Work to be completed → Copy out exactly the lines below that run from the one holding "1184 686 7766" to the one holding "539 761 5023", keeping both of those lines and no others.

Material for the task →
++++++++
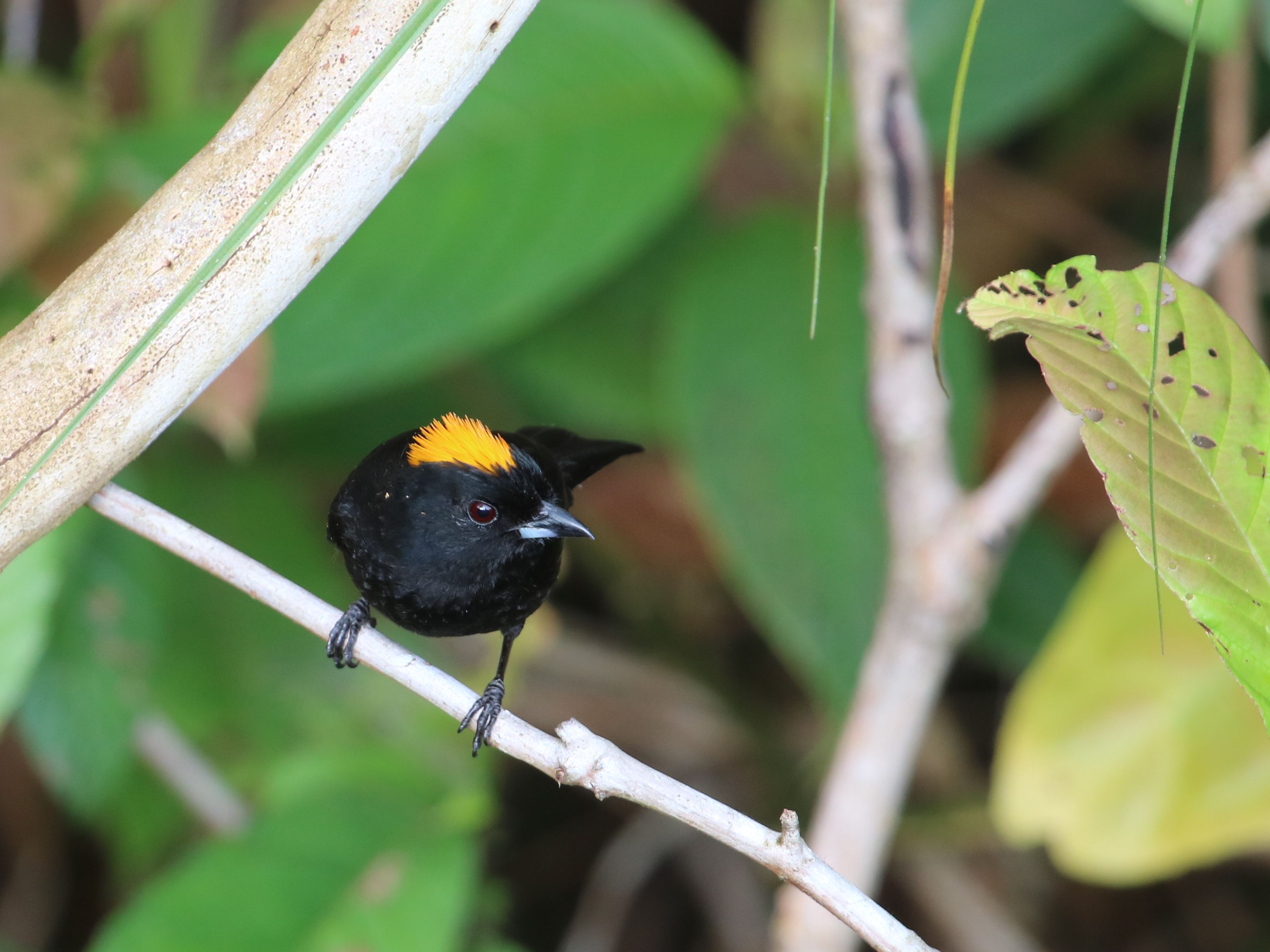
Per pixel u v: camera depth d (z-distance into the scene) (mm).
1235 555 3945
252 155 4469
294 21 9367
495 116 9430
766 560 9055
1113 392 4105
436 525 6855
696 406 9492
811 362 9453
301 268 4578
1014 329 4180
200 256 4512
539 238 9234
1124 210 13695
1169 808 7816
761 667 12445
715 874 11789
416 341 8914
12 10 10117
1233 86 9375
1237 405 4070
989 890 12195
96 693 9078
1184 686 7766
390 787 8625
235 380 7242
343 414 11469
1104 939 12469
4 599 6883
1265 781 7723
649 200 9391
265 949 7465
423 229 9125
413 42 4312
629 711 12133
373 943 7605
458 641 10305
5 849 11859
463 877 7949
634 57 9727
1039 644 10750
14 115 8094
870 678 7969
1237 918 12344
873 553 8953
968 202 12812
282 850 7969
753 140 11641
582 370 11023
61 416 4578
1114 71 12586
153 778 10531
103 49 9438
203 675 9828
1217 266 9531
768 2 10703
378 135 4426
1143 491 4004
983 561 7570
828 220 10031
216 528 10289
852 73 7641
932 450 7613
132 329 4551
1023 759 7992
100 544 9383
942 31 10055
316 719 9859
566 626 12430
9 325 8016
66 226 8297
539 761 5023
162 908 7586
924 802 11609
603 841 12711
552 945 12234
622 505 11734
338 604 10203
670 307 10281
++++++++
Task result →
1184 686 7766
390 787 8625
235 380 7242
343 414 11469
1104 939 12469
4 599 6883
1265 781 7723
649 200 9391
265 949 7465
423 229 9125
413 42 4312
629 711 12133
373 943 7605
458 641 10305
5 849 11859
463 877 7949
634 57 9727
1039 644 10750
14 115 8094
870 678 7969
1237 918 12344
873 553 8953
968 202 12812
282 850 7969
753 140 11641
582 370 11023
61 416 4578
1114 71 12586
153 778 10531
103 49 9438
203 675 9828
1217 266 9531
768 2 10703
378 135 4426
1143 491 4004
983 561 7570
828 220 10031
216 528 10289
852 73 7641
932 450 7613
132 329 4551
1023 759 7992
100 544 9383
942 31 10055
316 719 9859
566 626 12430
9 325 8016
66 226 8297
539 761 5023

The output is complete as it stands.